Rainbow Records was on the South side of 125th, just a bit east of The Apollo and was a large store with rows of browser bins for LPs on the left side of the shop, with counters to the right, going back to for an “L” near the back of the store – the discs (45s and LPs) were behind the counter). They were more formal than either Robinson one-man operation, but still were pretty relaxed. An employee I found out later was one Teddy McRae (a/k/a Mr. Bear), now known to me as a tenor sax player and singer of mild note. I would ask him for advice from time to time and he would play from albums to help me to choose my purchases – the only one I remember turning down was Cecil Gant on King; I thought the voice was too strange! I realize now that I should have interviewed McRae, but my first attempted interview came about in late 1964 with B.B. King at The Apollo (O&S # 33, 56). By then I was a graduate student in New Brunswick, NJ going for a Masters in zoology in continuation of my biological bent (and still trying to get into medical school). That interview was the result of wanting “something completely different” to balance out the intense academic/scientific life I was otherwise leading.

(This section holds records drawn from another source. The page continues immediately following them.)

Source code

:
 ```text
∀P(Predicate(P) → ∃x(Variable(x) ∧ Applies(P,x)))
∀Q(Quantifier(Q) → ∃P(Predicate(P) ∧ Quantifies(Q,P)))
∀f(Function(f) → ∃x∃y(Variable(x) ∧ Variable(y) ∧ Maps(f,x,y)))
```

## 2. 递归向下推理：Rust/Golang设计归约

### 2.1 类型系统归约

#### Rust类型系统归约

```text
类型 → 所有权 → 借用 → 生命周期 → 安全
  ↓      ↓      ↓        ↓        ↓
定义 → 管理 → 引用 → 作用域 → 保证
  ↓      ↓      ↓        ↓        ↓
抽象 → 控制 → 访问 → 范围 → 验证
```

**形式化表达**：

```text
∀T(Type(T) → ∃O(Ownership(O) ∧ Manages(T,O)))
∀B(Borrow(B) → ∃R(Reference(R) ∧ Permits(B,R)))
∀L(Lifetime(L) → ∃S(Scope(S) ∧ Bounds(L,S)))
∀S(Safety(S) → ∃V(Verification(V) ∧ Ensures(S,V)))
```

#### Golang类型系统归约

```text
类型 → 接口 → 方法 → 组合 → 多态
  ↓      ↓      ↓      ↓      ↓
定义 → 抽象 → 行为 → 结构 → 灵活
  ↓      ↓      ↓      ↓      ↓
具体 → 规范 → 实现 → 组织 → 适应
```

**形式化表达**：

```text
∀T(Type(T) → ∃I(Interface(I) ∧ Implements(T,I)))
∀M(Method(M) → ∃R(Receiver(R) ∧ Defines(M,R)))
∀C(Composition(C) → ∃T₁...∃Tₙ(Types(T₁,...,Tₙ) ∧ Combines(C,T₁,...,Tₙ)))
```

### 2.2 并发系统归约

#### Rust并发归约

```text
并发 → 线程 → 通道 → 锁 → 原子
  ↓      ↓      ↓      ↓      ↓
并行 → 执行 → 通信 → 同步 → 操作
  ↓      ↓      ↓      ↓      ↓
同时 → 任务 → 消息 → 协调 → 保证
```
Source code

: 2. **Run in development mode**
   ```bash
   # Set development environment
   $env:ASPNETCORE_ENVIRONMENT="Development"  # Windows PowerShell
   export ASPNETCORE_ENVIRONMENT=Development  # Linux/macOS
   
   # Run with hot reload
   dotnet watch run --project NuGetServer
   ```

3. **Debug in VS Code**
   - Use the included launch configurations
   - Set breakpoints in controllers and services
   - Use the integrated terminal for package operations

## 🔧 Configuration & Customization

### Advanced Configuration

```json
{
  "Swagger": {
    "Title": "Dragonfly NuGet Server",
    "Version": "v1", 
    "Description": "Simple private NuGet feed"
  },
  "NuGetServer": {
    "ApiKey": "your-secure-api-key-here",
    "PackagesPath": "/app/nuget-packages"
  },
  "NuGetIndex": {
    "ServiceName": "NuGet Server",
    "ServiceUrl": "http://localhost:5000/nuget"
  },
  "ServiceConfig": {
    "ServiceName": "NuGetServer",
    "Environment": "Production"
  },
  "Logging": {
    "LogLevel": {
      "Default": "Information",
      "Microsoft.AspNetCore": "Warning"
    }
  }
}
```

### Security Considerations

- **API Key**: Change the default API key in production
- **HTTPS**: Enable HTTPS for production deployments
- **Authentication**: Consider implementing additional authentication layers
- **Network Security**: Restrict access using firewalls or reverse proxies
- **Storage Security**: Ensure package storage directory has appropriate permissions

In New Brunswick there was/is a Black neighborhood and I wandered there from time to time, finding a combination shoe shine/repair parlor and record store – 45s only. It was in a basement frontage of a semi-main street in town: there were steps up to the front porch – one got into the shop by going under them. There that I stumbled upon some nice folks who were a bit puzzled by my presence, but took it in stride. That’s where my copies of singles by Guitar Nubbitt (5), Little Red Walter, and Larry Johnson (yes, THAT one… for Bobby Robinson) came from!! In the immortal words of Thomas A. Waller, “One never know, do one!”
- (1.) LOST IN MUSIC: by Giles Smith – Picador (1995) London.
- (2.) Oddly enough, there are few women in this last grouping… I don’t know why. Secret Men’s business?
- (3.) O&S # 29.
- (4.) Lou Reed
- (5.) That was my original source for Mike Leadbitter and the BU crew getting both Guitar Nubbitt, and Alabama Watson 45s on Bluestown back in those days. I never could figure out how and why this shop obtained them – maybe the owner just liked that sort of stuff and had friends or family in Boston to supply him.